Amid the heated debate over COVID-19 booster shots, two key FDA vaccine experts said they’d be leaving the agency last month. In an effort to smooth over the transition, Peter Marks, M.D., Ph.D., director of the agency’s Center for Biologics Evaluation and Research, has taken over the FDA’s vaccines office on an acting basis.
In an email to colleagues Monday, Marks said he was immediately making himself acting director of the FDA’s Office of Vaccines Research and Review (OVRR) to help “assure a smooth transition.” The email came after weeks of widely reported rumors that Marks was the acting director of the vaccines office.
Late last month, OVRR Director Marion Gruber, Ph.D. and Deputy Director Phillip Krause, M.D., said they would depart the agency this fall. The officials are set to leave the FDA in late October and November, respectively.
An FDA spokesperson said Marks’ move “will facilitate a smooth transition and ensure that the important vaccine work the team is undertaking to end of this devastating pandemic can continue to move forward seamlessly.”
Gruber and Krause didn’t publicly disclose a reason for their departures, but, shortly after the news broke, they did join others to push back on COVID-19 boosters. In an article in The Lancet, the authors wrote that the data on COVID-19 boosters were “preliminary and difficult to interpret.”
Since then, the booster push in the U.S. has only gained steam. An FDA advisory committee panel voted unanimously in favor of Pfizer COVID-19 boosters for people 65 and older, plus those with risk factors such as diabetes and obesity. In a separate vote, the committee endorsed Pfizer boosters for healthcare workers and others in high-risk occupations.

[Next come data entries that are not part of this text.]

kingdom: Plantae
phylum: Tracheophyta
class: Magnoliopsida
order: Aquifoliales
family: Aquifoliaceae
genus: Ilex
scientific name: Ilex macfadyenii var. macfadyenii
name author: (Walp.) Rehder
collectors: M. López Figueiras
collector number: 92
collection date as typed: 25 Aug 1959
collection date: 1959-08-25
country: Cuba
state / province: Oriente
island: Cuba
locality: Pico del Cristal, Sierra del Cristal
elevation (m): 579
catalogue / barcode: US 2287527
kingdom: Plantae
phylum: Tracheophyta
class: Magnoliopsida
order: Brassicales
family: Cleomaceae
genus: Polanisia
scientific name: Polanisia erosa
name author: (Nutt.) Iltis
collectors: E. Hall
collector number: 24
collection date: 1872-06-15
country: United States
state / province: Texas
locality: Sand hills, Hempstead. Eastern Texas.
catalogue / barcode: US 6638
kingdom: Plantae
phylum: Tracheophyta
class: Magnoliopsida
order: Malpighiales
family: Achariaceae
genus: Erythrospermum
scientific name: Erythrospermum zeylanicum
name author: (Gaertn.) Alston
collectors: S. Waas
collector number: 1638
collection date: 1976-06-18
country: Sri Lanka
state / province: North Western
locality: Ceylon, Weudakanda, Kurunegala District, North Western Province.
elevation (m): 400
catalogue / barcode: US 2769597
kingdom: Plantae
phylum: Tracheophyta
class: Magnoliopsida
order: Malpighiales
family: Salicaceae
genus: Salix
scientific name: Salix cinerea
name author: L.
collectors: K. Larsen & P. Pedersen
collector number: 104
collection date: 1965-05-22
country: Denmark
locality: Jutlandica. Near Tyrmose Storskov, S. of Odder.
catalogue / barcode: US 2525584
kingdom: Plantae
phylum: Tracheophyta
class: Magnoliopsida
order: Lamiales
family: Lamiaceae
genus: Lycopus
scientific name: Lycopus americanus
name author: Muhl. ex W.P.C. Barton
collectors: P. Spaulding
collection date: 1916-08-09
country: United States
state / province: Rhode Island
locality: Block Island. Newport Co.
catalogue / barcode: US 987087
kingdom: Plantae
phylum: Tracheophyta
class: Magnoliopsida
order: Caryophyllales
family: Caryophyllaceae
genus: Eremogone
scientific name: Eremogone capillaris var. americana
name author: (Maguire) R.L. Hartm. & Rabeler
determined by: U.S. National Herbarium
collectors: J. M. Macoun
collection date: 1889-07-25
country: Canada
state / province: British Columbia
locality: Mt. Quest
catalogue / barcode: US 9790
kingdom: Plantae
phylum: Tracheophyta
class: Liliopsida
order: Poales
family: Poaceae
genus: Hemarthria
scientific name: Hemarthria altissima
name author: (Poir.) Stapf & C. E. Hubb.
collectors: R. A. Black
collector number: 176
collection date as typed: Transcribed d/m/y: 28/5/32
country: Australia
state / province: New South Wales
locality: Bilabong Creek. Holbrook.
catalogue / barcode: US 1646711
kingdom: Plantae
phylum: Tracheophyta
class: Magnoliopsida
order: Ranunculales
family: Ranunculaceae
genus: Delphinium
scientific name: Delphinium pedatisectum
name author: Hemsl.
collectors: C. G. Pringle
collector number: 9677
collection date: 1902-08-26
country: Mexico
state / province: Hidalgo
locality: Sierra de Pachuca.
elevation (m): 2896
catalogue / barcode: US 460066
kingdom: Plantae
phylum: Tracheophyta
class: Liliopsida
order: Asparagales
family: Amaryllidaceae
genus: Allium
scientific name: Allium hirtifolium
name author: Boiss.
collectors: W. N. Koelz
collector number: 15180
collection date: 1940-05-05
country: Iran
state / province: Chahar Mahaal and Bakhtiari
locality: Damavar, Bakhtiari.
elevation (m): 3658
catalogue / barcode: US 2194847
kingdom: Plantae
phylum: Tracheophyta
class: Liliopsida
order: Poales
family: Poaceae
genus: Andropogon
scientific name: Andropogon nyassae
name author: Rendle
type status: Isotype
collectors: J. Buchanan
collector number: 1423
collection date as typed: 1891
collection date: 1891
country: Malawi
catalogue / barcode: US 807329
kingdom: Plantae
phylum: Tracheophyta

For their part, Centers for Disease Control and Prevention (CDC) vaccine advisers voted in favor of boosters for the elderly and high-risk individuals, but not for people who could be exposed to COVID-19 on the job. CDC Director Rochelle Walensky, M.D., later overruled them and endorsed Pfizer COVID-19 boosters based on occupation.
Afterward, President Joe Biden said that some 60 million people who received the Pfizer shot will be eligible for boosters. The president himself received a booster dose this week.
The FDA may be losing two important vaccine voices, but Marks has been an instrumental part of the U.S.’ pandemic response and is considered to be more than qualified for the position of OVRR acting director. Early in the COVID-19 crisis, he was “very much involved in the initial push to help jump-start some of the vaccine research that needed to happen,” Marks said in an interview with Fierce Pharma last October. His ideas eventually became the multibillion-dollar federal program Operation Warp Speed that yielded successful vaccines.